In the transcript of the Q4, 2019 earnings conference call, you can observe Linton stick handle questions from analysts.
“I know the export markets are offering you about 2x better price than the recreational market,” stated S. Rowe from Scotia Bank, “So why are you not just focusing on getting products through that channel to realize those prices?
“It was a bit of a juggling act,” replied Linton, “I would say that the regulators probably were little bit more supportive recently of approving things from Canada over our ability to grow and target that amount.”
Canopy shareholders are lucky to have a CEO who is informed, available, wears a suit, and acts his age.

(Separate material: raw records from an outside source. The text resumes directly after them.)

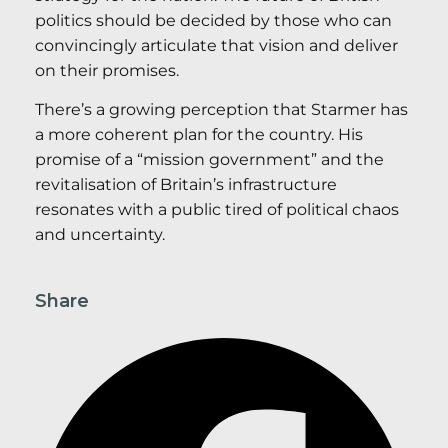
politics should be decided by those who can
convincingly articulate that vision and deliver
on their promises.
There’s a growing perception that Starmer has
a more coherent plan for the country. His
promise of a “mission government” and the
revitalisation of Britain’s infrastructure
resonates with a public tired of political chaos
and uncertainty.
Share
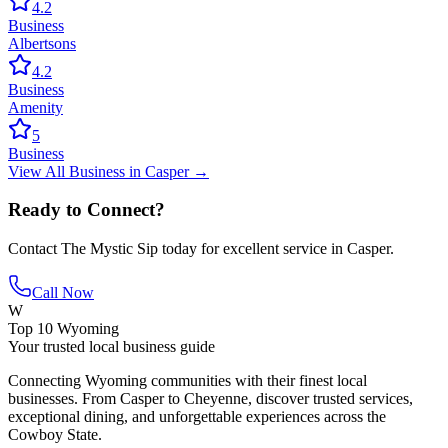
4.2
Business
Albertsons
4.2
Business
Amenity
5
Business
View All
Business
in
Casper
→
Ready to Connect?
Contact
The Mystic Sip
today for excellent service in
Casper
.
Call Now
W
Top 10 Wyoming
Your trusted local business guide
Connecting Wyoming communities with their finest local
businesses. From Casper to Cheyenne, discover trusted services,
exceptional dining, and unforgettable experiences across the
Cowboy State.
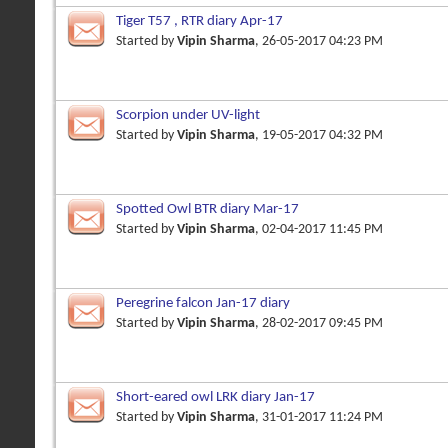
Tiger T57 , RTR diary Apr-17
Started by
Vipin Sharma
, 26-05-2017 04:23 PM
Scorpion under UV-light
Started by
Vipin Sharma
, 19-05-2017 04:32 PM
Spotted Owl BTR diary Mar-17
Started by
Vipin Sharma
, 02-04-2017 11:45 PM
Peregrine falcon Jan-17 diary
Started by
Vipin Sharma
, 28-02-2017 09:45 PM
Short-eared owl LRK diary Jan-17
Started by
Vipin Sharma
, 31-01-2017 11:24 PM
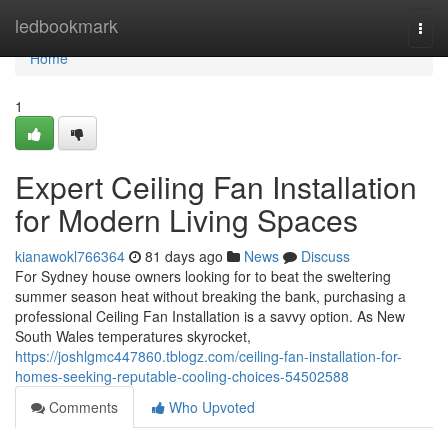
Home
ledbookmark
Togg
navi
Home
1
Expert Ceiling Fan Installation
for Modern Living Spaces
kianawokl766364
81 days ago
News
Discuss
For Sydney house owners looking for to beat the sweltering
summer season heat without breaking the bank, purchasing a
professional Ceiling Fan Installation is a savvy option. As New
South Wales temperatures skyrocket,
https://joshlgmc447860.tblogz.com/ceiling-fan-installation-for-
homes-seeking-reputable-cooling-choices-54502588
Comments
Who Upvoted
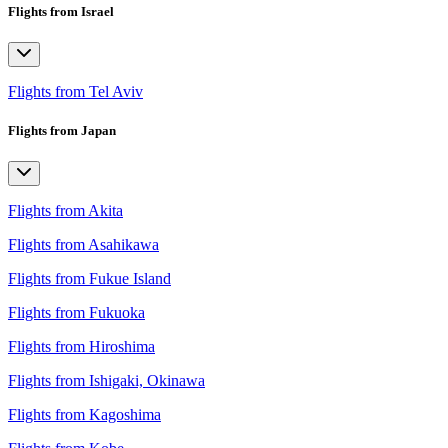
Flights from Israel
Flights from Tel Aviv
Flights from Japan
Flights from Akita
Flights from Asahikawa
Flights from Fukue Island
Flights from Fukuoka
Flights from Hiroshima
Flights from Ishigaki, Okinawa
Flights from Kagoshima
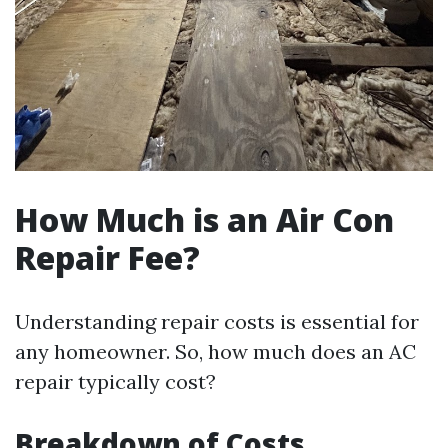
How Much is an Air Con
Repair Fee?
Understanding repair costs is essential for
any homeowner. So, how much does an AC
repair typically cost?
Breakdown of Costs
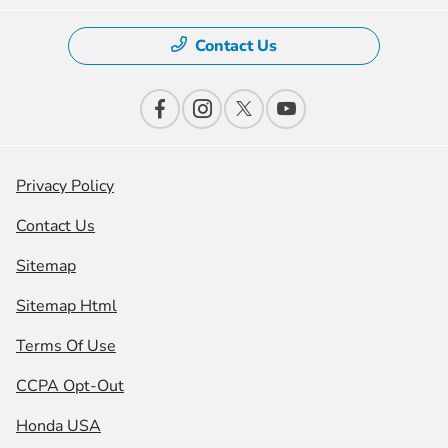
Contact Us
Privacy Policy
Contact Us
Sitemap
Sitemap Html
Terms Of Use
CCPA Opt-Out
Honda USA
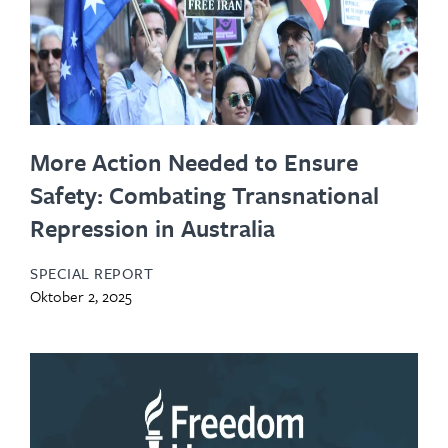
More Action Needed to Ensure
Safety: Combating Transnational
Repression in Australia
SPECIAL REPORT
Oktober 2, 2025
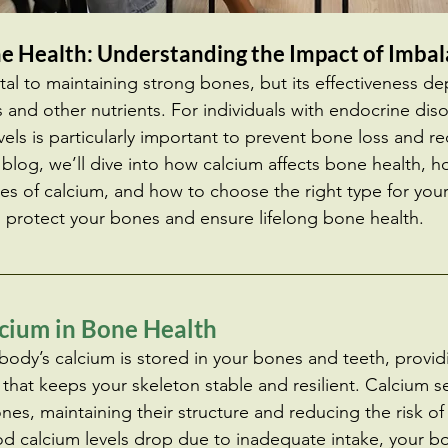
e Health: Understanding the Impact of Imba
al to maintaining strong bones, but its effectiveness d
and other nutrients. For individuals with endocrine diso
ls is particularly important to prevent bone loss and re
s blog, we’ll dive into how calcium affects bone health,
es of calcium, and how to choose the right type for your
 protect your bones and ensure lifelong bone health.
lcium in Bone Health 
ody’s calcium is stored in your bones and teeth, provid
that keeps your skeleton stable and resilient. Calcium se
nes, maintaining their structure and reducing the risk of 
od calcium levels drop due to inadequate intake, your bo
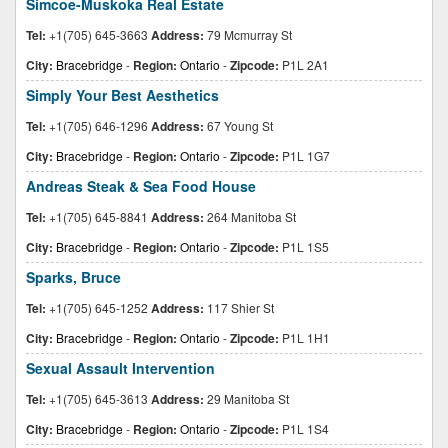
Simcoe-Muskoka Real Estate
Tel:
+1(705) 645-3663
Address:
79 Mcmurray St
City:
Bracebridge
-
Region:
Ontario
-
Zipcode:
P1L 2A1
Simply Your Best Aesthetics
Tel:
+1(705) 646-1296
Address:
67 Young St
City:
Bracebridge
-
Region:
Ontario
-
Zipcode:
P1L 1G7
Andreas Steak & Sea Food House
Tel:
+1(705) 645-8841
Address:
264 Manitoba St
City:
Bracebridge
-
Region:
Ontario
-
Zipcode:
P1L 1S5
Sparks, Bruce
Tel:
+1(705) 645-1252
Address:
117 Shier St
City:
Bracebridge
-
Region:
Ontario
-
Zipcode:
P1L 1H1
Sexual Assault Intervention
Tel:
+1(705) 645-3613
Address:
29 Manitoba St
City:
Bracebridge
-
Region:
Ontario
-
Zipcode:
P1L 1S4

“Linton doesn’t sleep very well, but he doesn’t use medical marijuana to help,” states Bloomberg, “He says he doesn’t smoke pot recreationally, either. He doesn’t vape. He doesn’t eat pot brownies.”
“After all, Linton has a reputation to protect,” adds Bloomberg, “He’s running a company with a market value of about $15 billion. He regularly crosses national borders, and he doesn’t want to embarrass himself or the industry or the countries where he’s allowed to do business.”
“Investors were enticed to buy these [cannabis] stocks because of profits,” Stuart Rolfe, of Veritas Investment Research told Bloomberg, “They assumed that once recreational cannabis was legalized, the doors would be blown off. And that just hasn’t happened.”
“Now the goalposts are getting pushed further and further out, and that makes people rethink things,” added Rolfe, who rates Canopy as “SELL,” with an intrinsic value of $32 per share.
On May 1, 2019 Canopy was trading at $70.
Before the Q4, 2019 earnings release, it was trading at $57.
Canopy is now trading at $53.
In the time it has taken you to read this article, Canopy has sold 400 grams of cannabis and lost another $1,500.
Yes, that matters.
Full Disclosure: Equity Guru has no financial relationship with Canopy, nor do we own or short the stock.